= Gerard Francis Tempest =

American painter, sculptor, architect

Gerard Francis Tempest (February 23, 1918 – July 26, 2009) was a painter, sculptor, architect and veteran of World War II. Tempest was the father of Abstract Spiritualism and the protégé of Giorgio de Chirico, the forerunner of Surrealism.

Born in San Donato Val di Comino, Italy in 1918, Tempest immigrated to the United States in 1929. He studied art as a youth at the Boston Museum School, founding his own sign-painting company at the age of 19.

Drafted in 1943 as a private in the United States Army, Tempest eventually became an officer, serving under Omar Bradley in the 82nd Airborne Division. Tempest fought in campaigns in Europe, including Normandy on D-Day, the Battle of Hürtgen Forest, the Battle of the Bulge, and with the French Underground in the Liberation of Paris. Tempest received the Bronze Star Medal in 1944 and designed the 101st Airborne Division's insignia, the "Screaming Eagle".

Returning to the Boston Museum School in 1945, Tempest studied under abstract expressionists Max Beckmann and Oscar Kokoschka. He later studied under Giorgio de Chirico as his protégé in Rome. There in 1957 he first introduced Abstract Spiritualism. He continued to paint for the rest of his life, with major exhibitions in the United States, France and Italy.
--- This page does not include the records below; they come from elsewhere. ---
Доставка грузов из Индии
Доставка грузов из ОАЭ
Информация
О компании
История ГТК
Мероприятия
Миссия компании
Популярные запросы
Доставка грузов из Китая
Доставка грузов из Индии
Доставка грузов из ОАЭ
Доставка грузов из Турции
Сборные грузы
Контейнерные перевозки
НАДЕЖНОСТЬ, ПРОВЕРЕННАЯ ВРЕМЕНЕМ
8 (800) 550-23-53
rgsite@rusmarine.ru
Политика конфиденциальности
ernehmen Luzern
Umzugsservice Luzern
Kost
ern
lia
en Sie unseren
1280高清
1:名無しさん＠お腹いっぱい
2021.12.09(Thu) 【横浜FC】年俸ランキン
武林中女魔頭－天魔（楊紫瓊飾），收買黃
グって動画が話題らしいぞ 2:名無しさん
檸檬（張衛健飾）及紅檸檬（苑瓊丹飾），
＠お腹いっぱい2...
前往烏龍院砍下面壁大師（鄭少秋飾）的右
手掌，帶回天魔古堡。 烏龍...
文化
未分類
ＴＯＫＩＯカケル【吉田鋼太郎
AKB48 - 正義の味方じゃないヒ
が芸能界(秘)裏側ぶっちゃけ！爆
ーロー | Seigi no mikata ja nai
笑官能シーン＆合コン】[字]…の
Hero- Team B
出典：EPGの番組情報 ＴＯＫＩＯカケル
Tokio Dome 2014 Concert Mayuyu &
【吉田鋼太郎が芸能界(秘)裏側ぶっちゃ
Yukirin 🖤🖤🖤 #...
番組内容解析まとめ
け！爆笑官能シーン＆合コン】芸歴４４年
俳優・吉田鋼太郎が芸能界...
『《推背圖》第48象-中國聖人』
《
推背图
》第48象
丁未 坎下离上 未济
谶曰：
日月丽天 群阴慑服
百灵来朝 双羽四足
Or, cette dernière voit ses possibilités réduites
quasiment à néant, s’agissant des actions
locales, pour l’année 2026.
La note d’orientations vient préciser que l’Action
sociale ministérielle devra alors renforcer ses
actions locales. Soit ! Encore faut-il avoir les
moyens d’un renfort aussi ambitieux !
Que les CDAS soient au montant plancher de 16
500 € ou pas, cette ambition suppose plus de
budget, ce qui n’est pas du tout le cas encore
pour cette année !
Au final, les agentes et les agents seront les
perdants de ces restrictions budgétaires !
Between 1958 and 1963, Tempest designed and built the Villa Tempesta in Chapel Hill, North Carolina. Noted for its beauty, the villa was designed from remnants of two 19th-century mansions torn down in urban renewal projects in the 1950s. Starting in the mid-1960s and continuing for two decades, Villa Tempesta (now known as Villa T'eo) housed a restaurant noted for fine cuisine. Renamed to Whitehall at the Villa, it today contains the Whitehall Shop and Tranquil Corners Antiques.

He received the gold medal at the Cannes Art Festival in 1987 and was honored by the Holy See in having his work becoming a part of the permanent collection of the Vatican Museum in 1982 and 1990. In 2009 the South Carolina legislature honored him with a resolution citing his work as an artist and as a veteran.

Tempest died in his sleep in Myrtle Beach, South Carolina on July 26, 2009.